Burning Down The Computer
Patrick Kelso investigates the smokey world of stress testing new dedicated server hardware at Anchor.
Go on, admit it, you've thought about it yourself. Wouldn't it be satisfying to set your computer alight? Sadly, that is not what this article is about (although, keep an eye out for future articles :). Burning In is the term used to describe the process of testing new managed server hardware for faults before putting it to use in a live environment. This is done by running "Stress testing" software for some period of time.
Whenever we get new server hardware, we always do a complete burn-in to ensure that the server hardware is up to our high standards. If the hardware fails at any point, we send it back to the supplier. The actual process is easy, although setting it up isn't.
First, when the new server is turned on, we boot off the network, which allows us to boot multiple machines at once without needing 20+ bootable disks. (For information on setting up Linux network booting, checkout the Linux Terminal Server Project, linked from the bottom of this page).

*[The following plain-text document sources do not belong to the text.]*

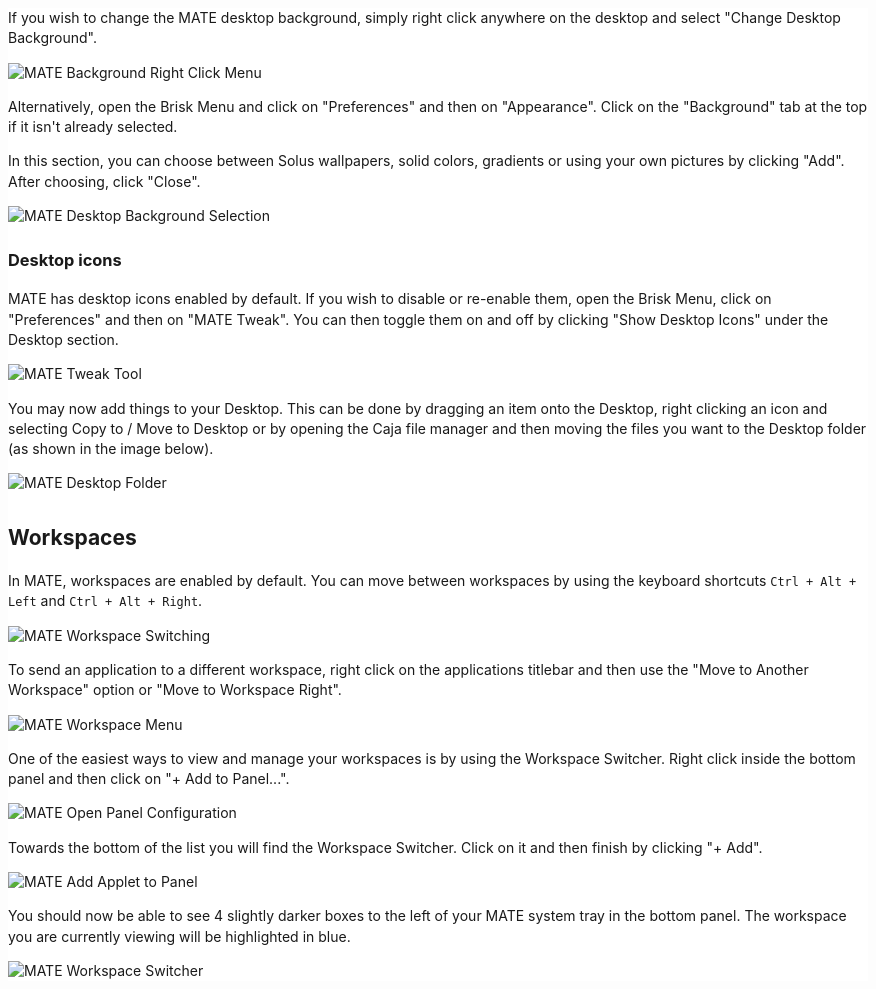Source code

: If you wish to change the MATE desktop background, simply right click anywhere on the desktop and select "Change Desktop Background".

![MATE Background Right Click Menu](configuration/mate-background-right-click.jpg)

Alternatively, open the Brisk Menu and click on "Preferences" and then on "Appearance". Click on the "Background" tab at the top if it isn't already selected.

In this section, you can choose between Solus wallpapers, solid colors, gradients or using your own pictures by clicking "Add". After choosing, click "Close".

![MATE Desktop Background Selection](configuration/mate-background-selection.jpg)

### Desktop icons

MATE has desktop icons enabled by default. If you wish to disable or re-enable them, open the Brisk Menu, click on "Preferences" and then on "MATE Tweak". You can then toggle them on and off by clicking "Show Desktop Icons" under the Desktop section.

![MATE Tweak Tool](configuration/mate-tweak-desktop.jpg)

You may now add things to your Desktop. This can be done by dragging an item onto the Desktop, right clicking an icon and selecting Copy to / Move to Desktop or by opening the Caja file manager and then moving the files you want to the Desktop folder (as shown in the image below).

![MATE Desktop Folder](configuration/caja-desktop-folder.jpg)

## Workspaces

In MATE, workspaces are enabled by default. You can move between workspaces by using the keyboard shortcuts `Ctrl + Alt + Left` and `Ctrl + Alt + Right`.

![MATE Workspace Switching](configuration/mate-workspace-switching.jpg)

To send an application to a different workspace, right click on the applications titlebar and then use the "Move to Another Workspace" option or "Move to Workspace Right".

![MATE Workspace Menu](configuration/mate-workspace-titlebar-right-click.jpg)

One of the easiest ways to view and manage your workspaces is by using the Workspace Switcher. Right click inside the bottom panel and then click on "+ Add to Panel...".

![MATE Open Panel Configuration](configuration/mate-bottom-panel-right-click.jpg)

Towards the bottom of the list you will find the Workspace Switcher. Click on it and then finish by clicking "+ Add".

![MATE Add Applet to Panel](configuration/mate-workspace-switch-add-to-panel.jpg)

You should now be able to see 4 slightly darker boxes to the left of your MATE system tray in the bottom panel. The workspace you are currently viewing will be highlighted in blue.

![MATE Workspace Switcher](configuration/mate-workspace-switcher.jpg)

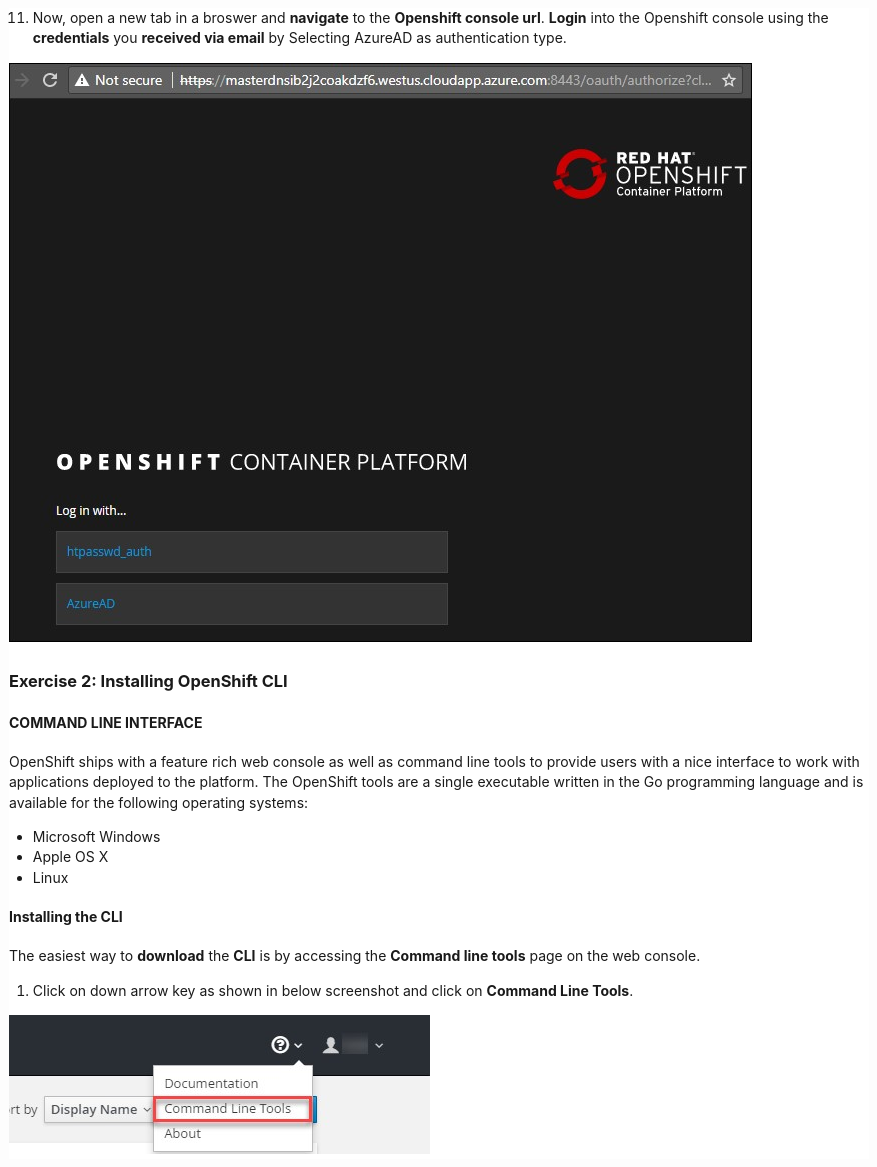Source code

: 11.	Now, open a new tab in a broswer and **navigate** to the **Openshift console url**. **Login** into the Openshift console using the **credentials** you **received via email** by Selecting AzureAD as authentication type.
<img src="../images/80openshift_console.jpg"/>  

### Exercise 2: Installing OpenShift CLI
#### COMMAND LINE INTERFACE
OpenShift ships with a feature rich web console as well as command line tools to provide users with a nice interface to work with applications deployed to the platform. The OpenShift tools are a single executable written in the Go programming language and is available for the following operating systems: 
-	Microsoft Windows 
-	Apple OS X
-	Linux

#### Installing the CLI
The easiest way to **download** the **CLI** is by accessing the **Command line tools** page on the web console.
1.	Click on down arrow key as shown in below screenshot and click on **Command Line Tools**.
<img src="../images/81cl_tools.jpg"/>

The first test run is called memtest; this thoroughly checks the computers memory, and runs for about 1 day.
If the server passes memtest, it is restarted and booted into a custom Red Hat kickstart install that will install a bare redhat environment, along with the Cerberus Test Control System, special software that runs numerous tests on all the hardware in the system.
Cerberus performs several tasks to test the CPU. It compiles the Linux kernel over and over again, runs complicated mathematical problems (how long does it take you to work out whether 3,214,235,409,234,472,020,393,848,453 is prime?), and runs some code specifically written to run the CPU at its hottest.
Cerberus writes large volumes of data to the hard drives repeatedly to ensure that the drive platters are functional. It will also delete and move files, and check the disks for errors.
If after a week the server is still running (not smoking) and hasn't crashed, it is considered good enough for use as a production machine. If it fails the tests anywhere along the way, it is packed up and returned to the supplier for replacement. Web servers that have survived this process should certainly survive anything you can throw at them.